Contrast Grudova’s story with “Pig Head” by Zalika Reid-Benta. Kara’s first visit to Jamaica is tarnished by accidentally finding a dead pig’s head in the freezer of her Auntie’s house. She is haunted by the pig’s head (and by watching her ten-year-old cousin wring a chicken’s neck in front of her) and she brings the story of the pig’s head to her classmates and friends when she goes back to Toronto (147). The fame that accompanies the ever-changing story makes Kara the classroom rock star—with all of the pitfalls associated with celebrity. This also could have been a predictable story about the clash of cultures and multiculturalism and the inherent meanness of children—except, it is more than that. Through Kara’s bigger and bigger lies, getting caught and subsequent social fall, the tone of the story remains hopeful and kind. The experience of reading Reid-Benta’s story (nearly) cleanses you of the creepy feeling from “Alice and Charles.”

Richard Van Camp’s “Young Warriors in Love” opens the collection with a young Cree boy who asks his uncle to help get the attention of his crush and have her go to the school dance with him. His uncle asks him how he knows it is love that he feels for her—the young narrator’s reply is delightfully realistic: “Because she gives me a big sweaty lip, okay?” (12) Satisfied with this explanation, the uncle leads his nephew through three ceremonies for love that are sure to help him in his quest. The story is engaging and inviting to the readers, letting them inside a house where an elder is passing down traditional stories and ceremonies, in between watching and commenting on Dances with Wolves. “Young Warriors in Love” is funny and uplifting, leaving readers smiling as they turn the page.

Delight, as a reading criteria, seems rather personal and should be hard to define, but Adderson suggests that delight itself is not an escape from reality but a “direct and more mysterious engagement with it” (3).
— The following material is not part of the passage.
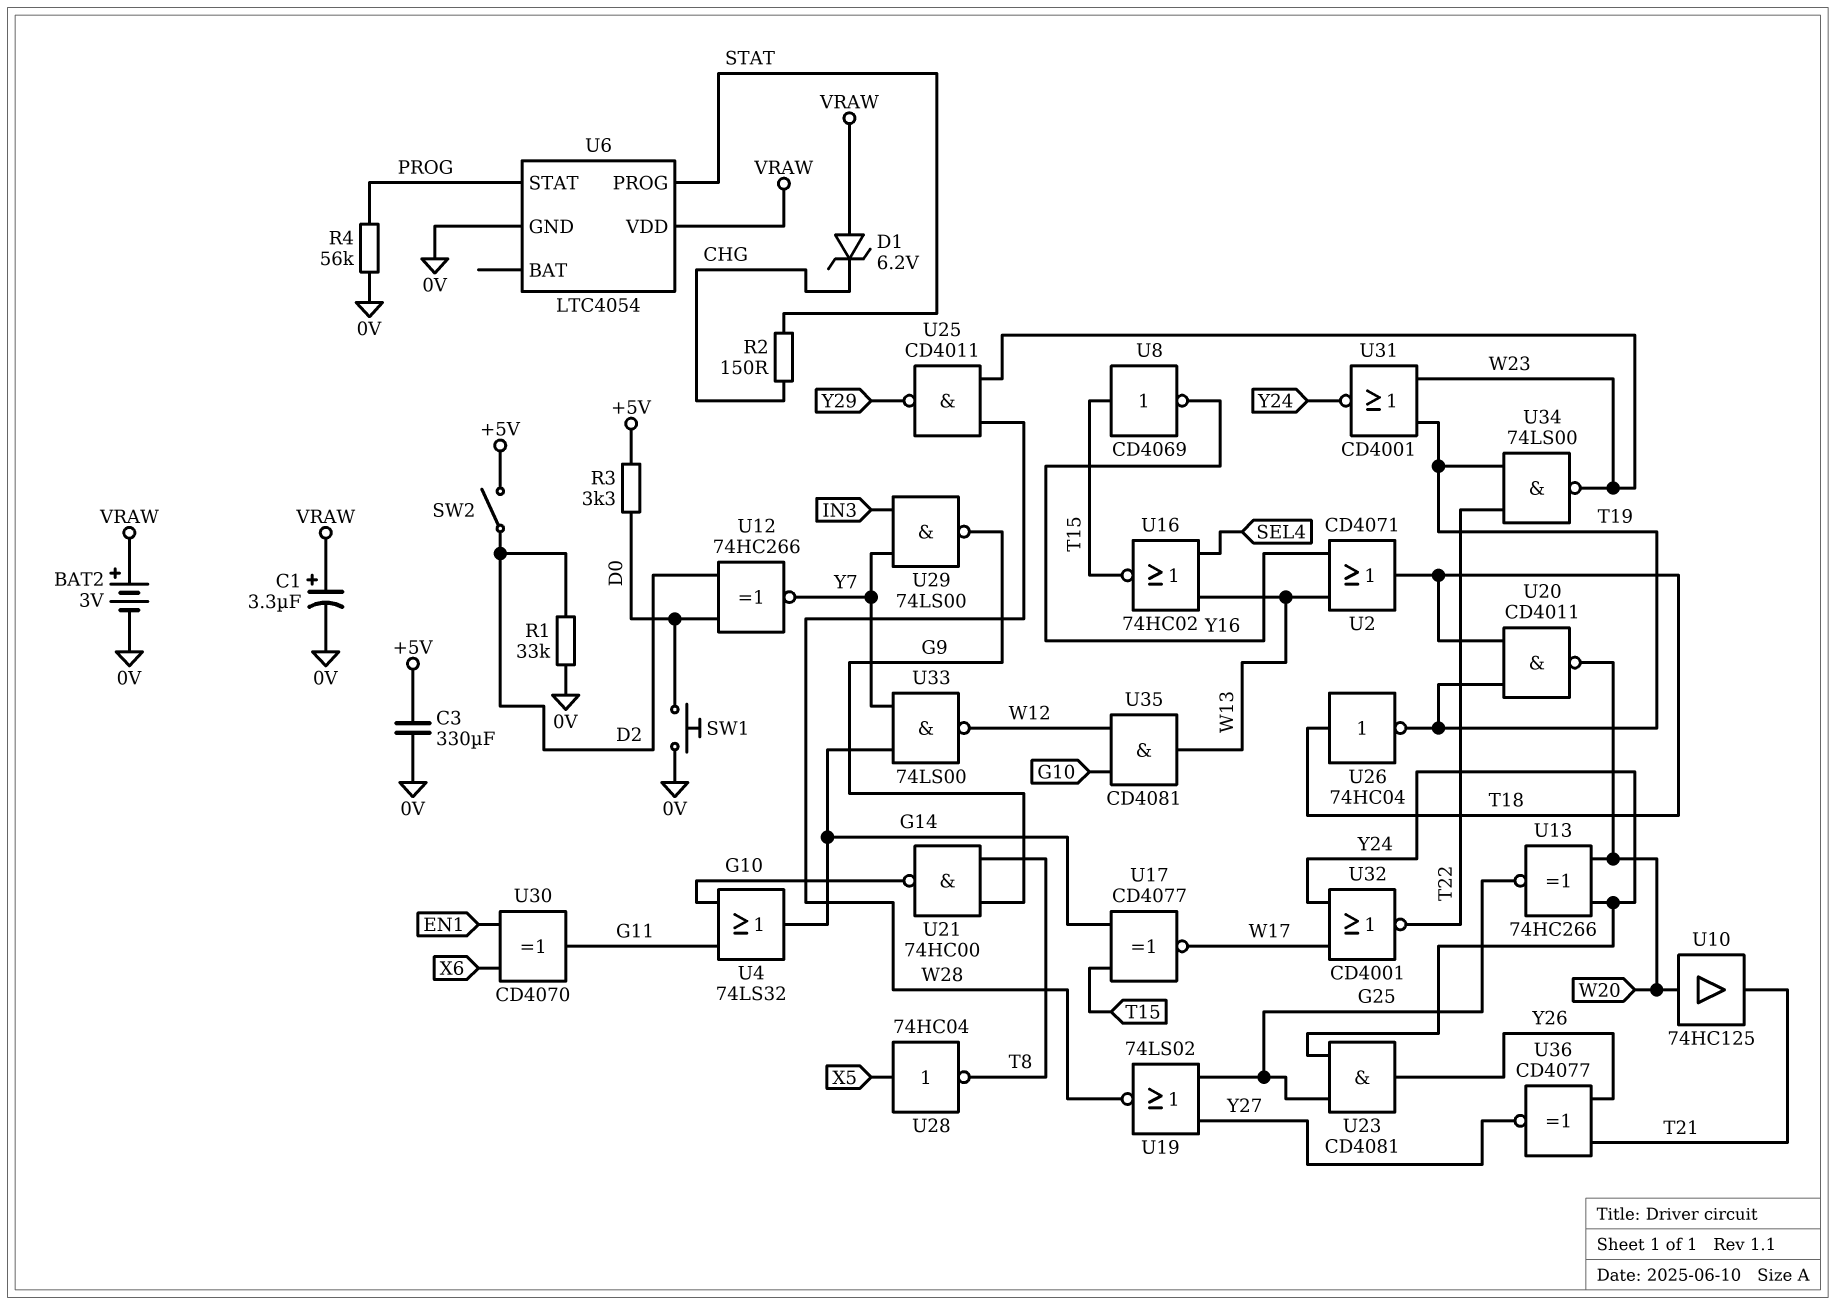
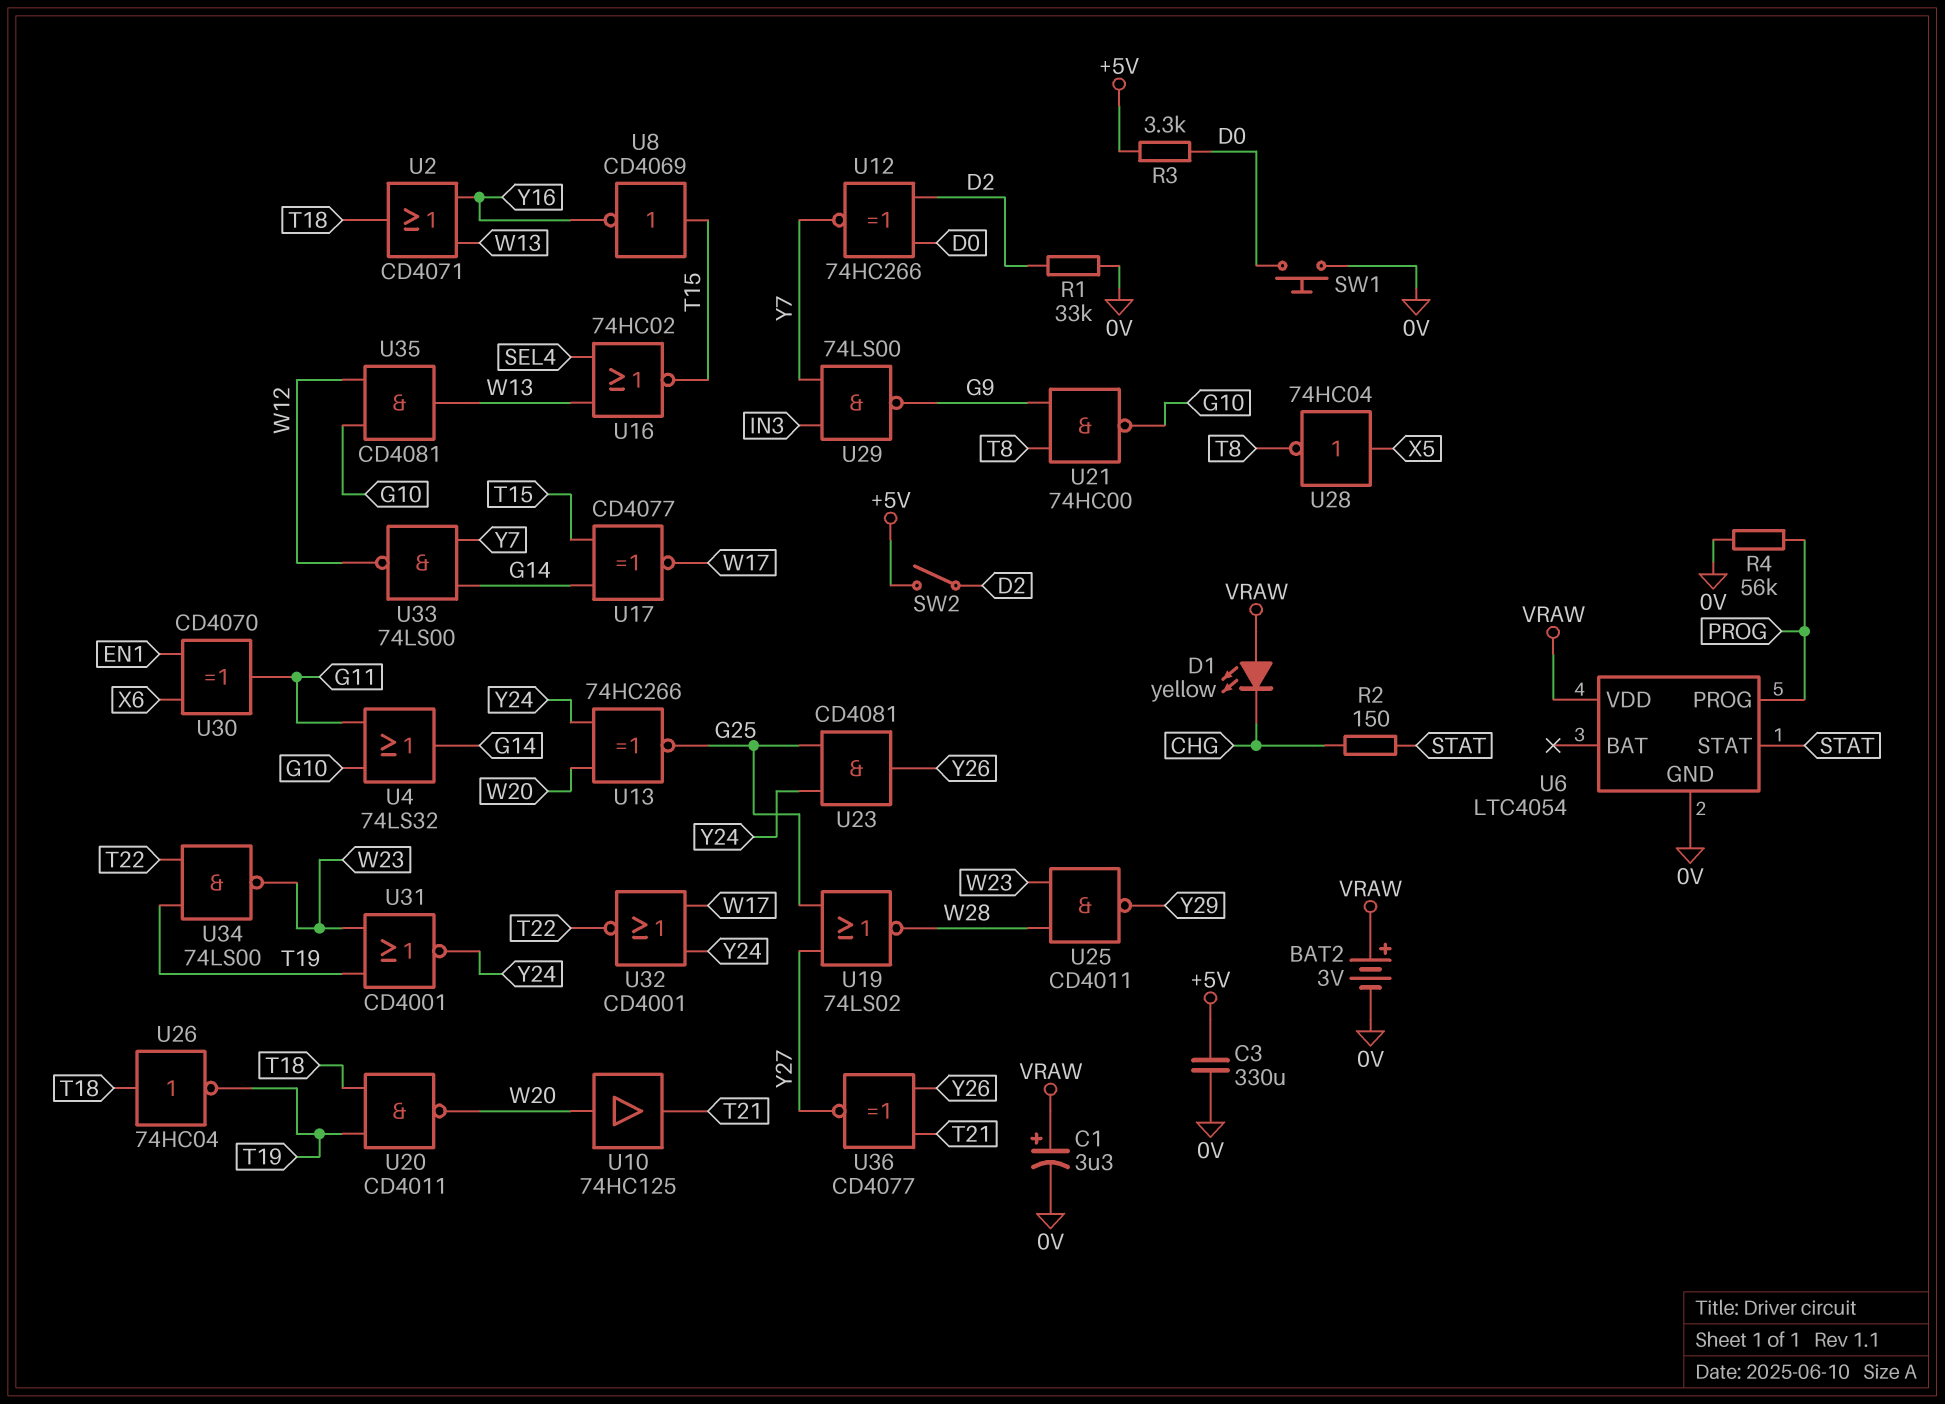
D1: zener 6.2V (A VRAW, K CHG) -> LED yellow (A VRAW, K CHG)
U6 pin PROG: STAT -> PROG
U6 pin STAT: PROG -> STAT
These stories do not allow us to merely read them, but to experience them—to question them—and to dive deep, changing our ideas of what good fiction can do to us, and for us, in these troubled times. Adderson invites us into the pages of this anthology and warns us that, while we are inside, we will, at first, feel “different—sad, strange, delighted, disturbed…” but then we need to “step back out blinking in wonderment at [our] slightly larger world” (8), a world that has been changed by the brilliance of stories designed to shake loose the definition of what a good story should be.
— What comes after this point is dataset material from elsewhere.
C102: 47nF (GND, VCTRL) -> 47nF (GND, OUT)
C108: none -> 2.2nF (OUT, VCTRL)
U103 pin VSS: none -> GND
Individually, these stories are all fine examples of what a good short story should be. Taken as a whole, this collection blows up your expectations of what writing in Canada is like. The authors of these stories are both well known and, likely, new to some readers. Lisa Moore, Mireille Silcoff, Zsuzsi Gartner, Shashi Bhat, Christy Ann Conlin, Troy Sebastian\nupquʔ ak·ǂam̓, Frankie Barnet and Cathy Stonehouse join relative newcomers Kai Conradi, Adam Dickinson, Elise Levine and Alex Pugsley. Some of the stories are funny, some are touching and some are a nightmare that you will not ever want to read again—but you will remember them all.

~Megan Kuklis


Now in its 49th year, Best Canadian Stories has long championed the short story form and highlighted the work of many writers who have gone on to shape the Canadian literary canon. Margaret Atwood, Clark Blaise, Tamas Dobozy, Mavis Gallant, Douglas Glover, Norman Levine, Rohinton Mistry, Alice Munro, Leon Rooke, Diane Schoemperlen, Kathleen Winter, and many others have appeared in its pages over the decades, making Best Canadian Stories the go-to source for what’s new in Canadian fiction writing for close to five decades. Selected by guest editor Caroline Adderson, the 2019 edition draws together both newer and established writers to shape an engaging and luminous mosaic of writing in this country today—a continuation of not only a series, but a legacy in Canadian letters.